DOCUMENT TEXT ::
**********
Let's have a look at what occurs when you're struck by wind, how to deal with it when it happens, and what you can do to make your caravan travel as safe as possible.
When a wind gust causes the moving caravan to sway (technically known as 'yaw'), that yawing force is usually counteracted by the tow vehicles inertia, plus the grip of the van’s tyres on the road.
Quite often during caravan travel, you will experience nothing more than one or two lurches in your van. In some cases, especially when adding other factors, such as slippery roads, it increases the chance that the caravan can over-correct, thus yawing in the opposite direction. This leads to amplified swaying which, if not corrected, could possibly cause the van to roll.
HOW TO DEAL WITH YAWING
It might not always be possible, but the best way to react when the caravan starts to sway or snake is to drive slowly and stay in control.
- Remain calm
- Avoid applying the brakes of the tow vehicle. If your van is fitted with an electric brake system, use the manual control in the towing vehicle to slow it down, or if fitted with AL-KO ESC, BPW IDC or DEXTER DSC like in most of our hire vans, let this system do it for you automatically.
- Avoid trying to steer out of the sway.
- Maintain a constant speed until the swaying stops and the caravan straightens out again.
- After it has stabilised, pull over and check that the load in the caravan has not shifted.
A good electronic stability control system, such as AL-KO ESC, BPW IDC or DEXTER DSC will monitor for critical driving situations, such as a build up of swings or one large sudden lateral movement. When needed it activates and applies the caravan brakes immediately without driver intervention, preventing further oscillation.
You can lessen the potential for disaster by ensuring you have the best sway control system and being aware of the conditions that you are driving in at all times.
All of our hire caravans excluding Jayco are fitted with AL-KO ESC, BPW IDC or DEXTER DSC systems thereby enhancing your safety.
**********
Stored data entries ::
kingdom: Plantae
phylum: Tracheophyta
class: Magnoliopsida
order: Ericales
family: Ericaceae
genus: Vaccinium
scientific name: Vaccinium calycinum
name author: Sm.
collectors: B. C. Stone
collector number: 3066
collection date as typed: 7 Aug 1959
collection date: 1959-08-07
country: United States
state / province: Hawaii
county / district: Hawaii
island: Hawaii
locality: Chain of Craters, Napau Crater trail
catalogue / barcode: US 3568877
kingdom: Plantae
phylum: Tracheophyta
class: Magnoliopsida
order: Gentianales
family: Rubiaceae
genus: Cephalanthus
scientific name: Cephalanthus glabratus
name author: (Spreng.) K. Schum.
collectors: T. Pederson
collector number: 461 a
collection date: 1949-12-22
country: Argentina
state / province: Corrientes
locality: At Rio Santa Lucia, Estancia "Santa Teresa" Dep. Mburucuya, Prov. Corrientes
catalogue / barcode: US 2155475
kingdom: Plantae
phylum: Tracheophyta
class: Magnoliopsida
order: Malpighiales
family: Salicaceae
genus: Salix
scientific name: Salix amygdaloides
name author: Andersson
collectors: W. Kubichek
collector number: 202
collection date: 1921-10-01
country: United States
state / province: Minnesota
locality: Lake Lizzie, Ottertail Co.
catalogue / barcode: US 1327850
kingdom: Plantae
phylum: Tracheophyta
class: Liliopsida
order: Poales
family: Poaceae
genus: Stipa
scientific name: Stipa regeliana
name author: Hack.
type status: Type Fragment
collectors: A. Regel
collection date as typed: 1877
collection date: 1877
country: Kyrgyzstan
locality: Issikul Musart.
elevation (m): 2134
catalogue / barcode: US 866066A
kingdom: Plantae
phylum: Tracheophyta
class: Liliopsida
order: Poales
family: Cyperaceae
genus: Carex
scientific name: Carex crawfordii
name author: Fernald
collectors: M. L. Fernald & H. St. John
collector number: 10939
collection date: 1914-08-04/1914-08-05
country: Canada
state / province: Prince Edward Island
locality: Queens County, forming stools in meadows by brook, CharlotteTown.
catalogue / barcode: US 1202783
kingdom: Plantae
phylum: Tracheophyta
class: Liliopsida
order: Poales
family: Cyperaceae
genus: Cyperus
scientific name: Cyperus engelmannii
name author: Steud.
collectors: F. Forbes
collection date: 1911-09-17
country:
**********
PROBLEM REQUIREMENTS :: Copy everything in the caravan sway text from "Let's have a" down to "safe as possible.", word for word. The stored data has nothing to do with this.

SOLVED PROBLEM ::
Let's have a look at what occurs when you're struck by wind, how to deal with it when it happens, and what you can do to make your caravan travel as safe as possible.